黒田下野守たちの帰還と東天竺屋
黒田下野守と鵜飼孫六を都へ送り、黒田下野守は近衛家に関わりのある地下家出身の者たちを連れて帰ってきた。
困窮している公家たちにとって、当家で働く子弟からの仕送りは貴重な収入源となっているらしく、希望者が多い様だ。
父稙家に頼んだ志摩攻略の件は、主上から土岐頼芸様へ労いの書状が出されるらしく、却って大事になってしまった気がする。
九條稙通卿の件も、都の九條邸を通じて話をするそうで、時間がかかる様だ。
服部半蔵の引き抜きについても対応して貰える様で、大樹へは父が召し抱える形で雇用してから、こちらへ送ってくれるとのこと。
細工物の職人たちも斡旋して貰えるそうだが、これもすぐに連れていける訳もなく、後日、美濃へやってくるらしい。
思ったより話は進んだが、黒田下野守は父から、頻繁に頼みすぎだし、多すぎると御小言をいただいたらしい。
ちゃんと仕送りしてるのだから、問題無い気がするが。
暫く頼みごとをしないで、仕送りを止めてみようかな?
鵜飼孫六が都から連れ帰って来たのは、没落した商人たちである。
没落した商人とは言え、事情が様々にある。
そう言った没落した中でマトモな人物たちを連れ帰って来てもらったのだ。
没落した商人たちを連れ帰ってどうするかと言うと、当家直営の商家の従業員にするのである。
兼山は近隣から様々な物資が集まってきており、当家は志摩を獲得(名目上、神宮領の代官)した。
そして、薩摩や琉球と交易をしている。
当家の文官たちでは扱いきれなくなっており、交易は津島の大橋家頼みとなっている状況は、よろしくないことであった。
津島の大橋家や弾正忠家から、いきなり取引を止められたり、単独交易など出し抜かれたりすることは、そうそうは無いだろうが、可能性としてあるだけ脅威となる。
そして、津島の大橋家に取引を任せていることで、当家の懐事情がバレてしまっているのも不味いのだ。

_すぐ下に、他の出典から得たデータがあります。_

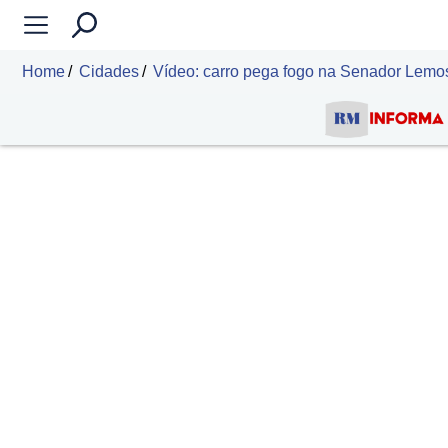
Home
Cidades
Vídeo: carro pega fogo na Senador Lemo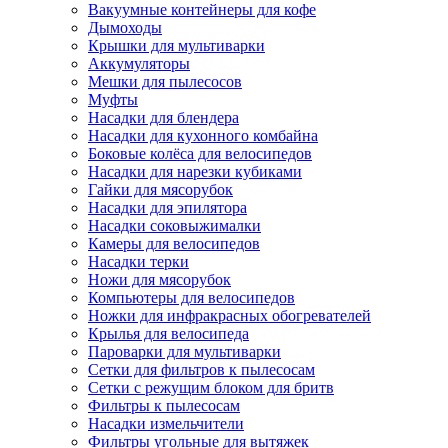
Вакуумные контейнеры для кофе
Дымоходы
Крышки для мультиварки
Аккумуляторы
Мешки для пылесосов
Муфты
Насадки для блендера
Насадки для кухонного комбайна
Боковые колёса для велосипедов
Насадки для нарезки кубиками
Гайки для мясорубок
Насадки для эпилятора
Насадки соковыжималки
Камеры для велосипедов
Насадки терки
Ножи для мясорубок
Компьютеры для велосипедов
Ножки для инфракрасных обогревателей
Крылья для велосипеда
Пароварки для мультиварки
Сетки для фильтров к пылесосам
Сетки с режущим блоком для бритв
Фильтры к пылесосам
Насадки измельчители
Фильтры угольные для вытяжек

そのため、領内に直営商家を設け、領内の産物を取り扱い、外から品を持ち込み領民に売ることで、領民のためにもなるし、当家も潤うと言う素晴らしい策である。
そして、薩摩や琉球との取引をする上で、当家側の商人として参加してもらう。
大橋家とはそれなりに長い付き合いであるし、世話になっている。
なので、全ての取引を止める訳では無い。大橋家と取引をして繋がりを持ち続けることは大切だ。
そもそも、当家だけでは物資を集めきれないから、どうしても大橋家の力は必要になるのだ。

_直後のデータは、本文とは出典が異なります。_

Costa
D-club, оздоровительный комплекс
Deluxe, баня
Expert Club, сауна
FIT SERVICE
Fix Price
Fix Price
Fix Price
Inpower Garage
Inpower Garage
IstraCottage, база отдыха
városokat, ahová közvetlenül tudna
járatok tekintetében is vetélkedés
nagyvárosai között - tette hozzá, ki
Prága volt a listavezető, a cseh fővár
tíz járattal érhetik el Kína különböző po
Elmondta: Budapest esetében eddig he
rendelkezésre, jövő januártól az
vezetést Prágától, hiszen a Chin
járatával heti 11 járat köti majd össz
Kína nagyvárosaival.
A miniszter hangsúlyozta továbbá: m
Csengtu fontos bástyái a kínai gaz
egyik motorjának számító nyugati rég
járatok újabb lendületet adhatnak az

津島で手に入れるものは引き続き大橋家に頼み、兼山を基点に美濃、鳥羽を基点に志摩で調達し易い物は直営商家で調達するつもりだ。
そして、商家の屋号は「東天竺屋」とした。
珍妙な名前であるが、ヨーロッパの東インド会社を参考にしている。
東インド会社はヨーロッパ各国が設立したアジア貿易の勅許会社であり、イギリスの東インド会社などは植民地経営すら行っていた。
将来的に、そんな大企業になって欲しいと言う思いを込めている。
取り敢えずは、兼山と鳥羽に店舗を起き、取引をしてもらうが、商人のことは商人にしか分からないので、方針を定めて、商人たちと話し合いつつ、運営して行くとしよう。

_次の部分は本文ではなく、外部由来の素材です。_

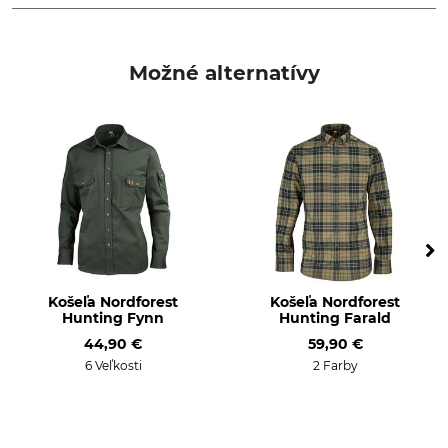
Značka
Typ produktu
Deerhunter
Košeľa s dlhým rukávom
Možné alternatívy
Označenie modelu
Zvršok
Eric
97% Bavlna
3% Elastan
Pranie
Bielenie
30 °C nenáročné na
Nebieľte
starostlivosť
Sušenie
Žehlenie
Nesušte v sušičke
Nežehlite
Košeľa Nordforest
Košeľa Nordforest
Hunting Fynn
Hunting Farald
Profesionálna starostlivosť
Pre
44,90 €
59,90 €
o textílie
Páni
Nečistite nasucho
6 Veľkosti
2 Farby
Strih
Veľkosť goliera (EÚ)
regular
47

一応、当家所有と言うことで、わしが所有者でありつづけるため株を定め、株式商家とすることとした。
まだ制度や法律も定まってないけれど、一応、日本初の株式会社になるのかな?
この時代の商人の商売の仕方は分からないが、簿記の知識はそこそこあるので、帳簿は複式簿記でつけさせよう。
商人たちに説明すると、嫌そうな顔をされたが、帳簿を見れば金の流れが分かるから、経営状態を理解し易いので、わしが強制的に教えることとなった。
◆「東天竺屋(日本東インド会社)」について
正義が設立した商家「東天竺屋(後の日本東インド会社)」は、日本だけで無く世界初の株式会社となった。
正義の勢力拡大とともに企業規模を拡大させ、アジア全体やアフリカ、ヨーロッパなどとの交易を独占することとなる。
植民地経営にも協力的かつほぼ独占していたが、国内の企業から批判を受けたことや活動を問題視されたため、その後に解体される。
しかし、多くの利権は正義若しくはその子孫が設立した企業が引き継いでおり、市場開放されたとは言え、正義及び子孫が設立した巨大財閥を揺るがすものではなかった。
なお、利権を引き継いだ企業は、日本東インド会社とともに交易の独占を共有してきた企業である。